Lubie passagère ou changement d’habitude durable? «Ce ne sera peut-être pas aussi fort que durant avril, mai et juin, mais c’est sûr qu’il va y avoir des répercussions à long terme, estime Louis-Philippe Mercier, de La Boîte à Vins. Les gens y ont goûté et les gens ont aimé. On a beaucoup moins à travailler sur les préjugés envers le vin du Québec.»

«Il y a toujours la question de la facilité d’accès. Pendant la pandémie, les gens avaient du temps et toutes les excuses étaient bonnes pour sortir, aller aux vignobles, aux potagers. Une fois que les gens vont retourner à leur 9 à 5, peut-être auront-ils moins de temps pour l’achat local?» questionne Véronique Hupin, du vignoble Les Pervenches.

Les Québécois lèvent-ils davantage le coude en temps de pandémie? 
Malgré les apparences, les deux tiers des Québécois n’ont pas changé leur niveau de consommation depuis le début de la pandémie, alors que 13% l’ont diminué, selon la dernière enquête d’Educ’alcool.

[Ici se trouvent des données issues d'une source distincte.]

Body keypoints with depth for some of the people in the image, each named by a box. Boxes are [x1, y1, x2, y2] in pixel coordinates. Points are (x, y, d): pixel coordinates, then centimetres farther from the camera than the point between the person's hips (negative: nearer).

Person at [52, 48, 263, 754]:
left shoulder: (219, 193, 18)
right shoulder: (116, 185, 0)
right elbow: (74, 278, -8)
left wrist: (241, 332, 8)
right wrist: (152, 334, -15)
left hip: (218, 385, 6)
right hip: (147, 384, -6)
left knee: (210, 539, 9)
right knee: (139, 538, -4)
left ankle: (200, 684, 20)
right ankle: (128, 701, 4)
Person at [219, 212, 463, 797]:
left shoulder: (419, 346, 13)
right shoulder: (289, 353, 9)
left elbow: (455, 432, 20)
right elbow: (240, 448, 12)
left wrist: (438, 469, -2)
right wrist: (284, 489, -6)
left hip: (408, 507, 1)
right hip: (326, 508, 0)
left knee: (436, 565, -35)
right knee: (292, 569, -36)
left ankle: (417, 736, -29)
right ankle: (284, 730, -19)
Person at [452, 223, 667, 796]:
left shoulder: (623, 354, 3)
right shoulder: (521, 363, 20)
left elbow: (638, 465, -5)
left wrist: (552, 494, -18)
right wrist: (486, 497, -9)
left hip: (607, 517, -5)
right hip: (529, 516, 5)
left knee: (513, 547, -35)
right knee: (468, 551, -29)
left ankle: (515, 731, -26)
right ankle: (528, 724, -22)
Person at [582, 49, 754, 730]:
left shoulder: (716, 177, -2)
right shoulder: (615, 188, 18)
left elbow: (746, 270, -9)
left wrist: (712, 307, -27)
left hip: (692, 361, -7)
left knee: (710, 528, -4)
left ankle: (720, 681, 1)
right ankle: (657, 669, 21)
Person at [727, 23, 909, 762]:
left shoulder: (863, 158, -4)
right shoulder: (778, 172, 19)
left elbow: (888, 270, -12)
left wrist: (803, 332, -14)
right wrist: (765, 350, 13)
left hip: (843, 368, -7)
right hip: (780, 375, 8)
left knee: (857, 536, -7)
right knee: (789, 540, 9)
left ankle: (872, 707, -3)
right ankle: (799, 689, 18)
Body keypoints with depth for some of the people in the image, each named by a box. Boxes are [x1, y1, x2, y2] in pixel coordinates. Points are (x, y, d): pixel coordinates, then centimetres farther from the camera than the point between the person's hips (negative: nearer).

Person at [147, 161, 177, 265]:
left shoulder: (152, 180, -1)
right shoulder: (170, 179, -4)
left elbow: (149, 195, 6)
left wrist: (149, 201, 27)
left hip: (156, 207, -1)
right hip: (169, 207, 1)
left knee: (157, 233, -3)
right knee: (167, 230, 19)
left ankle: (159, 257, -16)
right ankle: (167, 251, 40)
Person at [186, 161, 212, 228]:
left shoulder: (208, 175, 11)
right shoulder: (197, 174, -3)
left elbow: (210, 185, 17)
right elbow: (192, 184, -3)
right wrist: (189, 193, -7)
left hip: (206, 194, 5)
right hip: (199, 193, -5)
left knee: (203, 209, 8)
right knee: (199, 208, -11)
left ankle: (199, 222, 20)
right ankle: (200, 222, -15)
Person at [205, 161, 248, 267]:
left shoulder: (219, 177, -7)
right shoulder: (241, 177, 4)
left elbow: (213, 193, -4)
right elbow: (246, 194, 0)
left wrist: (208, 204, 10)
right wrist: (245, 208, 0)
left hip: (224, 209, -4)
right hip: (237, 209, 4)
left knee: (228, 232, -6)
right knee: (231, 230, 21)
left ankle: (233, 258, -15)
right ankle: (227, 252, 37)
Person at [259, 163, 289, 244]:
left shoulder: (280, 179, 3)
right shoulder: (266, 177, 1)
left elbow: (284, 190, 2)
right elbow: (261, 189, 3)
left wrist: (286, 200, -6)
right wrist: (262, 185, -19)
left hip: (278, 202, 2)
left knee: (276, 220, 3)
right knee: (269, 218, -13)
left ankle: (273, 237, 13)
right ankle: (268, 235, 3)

Une personne sur cinq (20%) dit boire davantage. «Les Québécois ne boivent pas plus, mais leur consommation s’est transférée, estime Marie-Ève Myrand, directrice de l’Association des microbrasseries du Québec. Auparavant, on buvait dans les bars, les restaurants et à la maison. Avec la fermeture des bars et des restos, on a simplement augmenté la consommation à la maison. Le lunch du midi, le 5 à 7 entre collègues, le souper au restaurant, ce sont des moments où on buvait qui ont disparu. On les a transférés à la maison.»

Educ’alcool remarque tout de même une hausse de la consommation chez les 18-34 ans et les personnes qui sont davantage affectées psychologiquement par les contrecoups de la pandémie.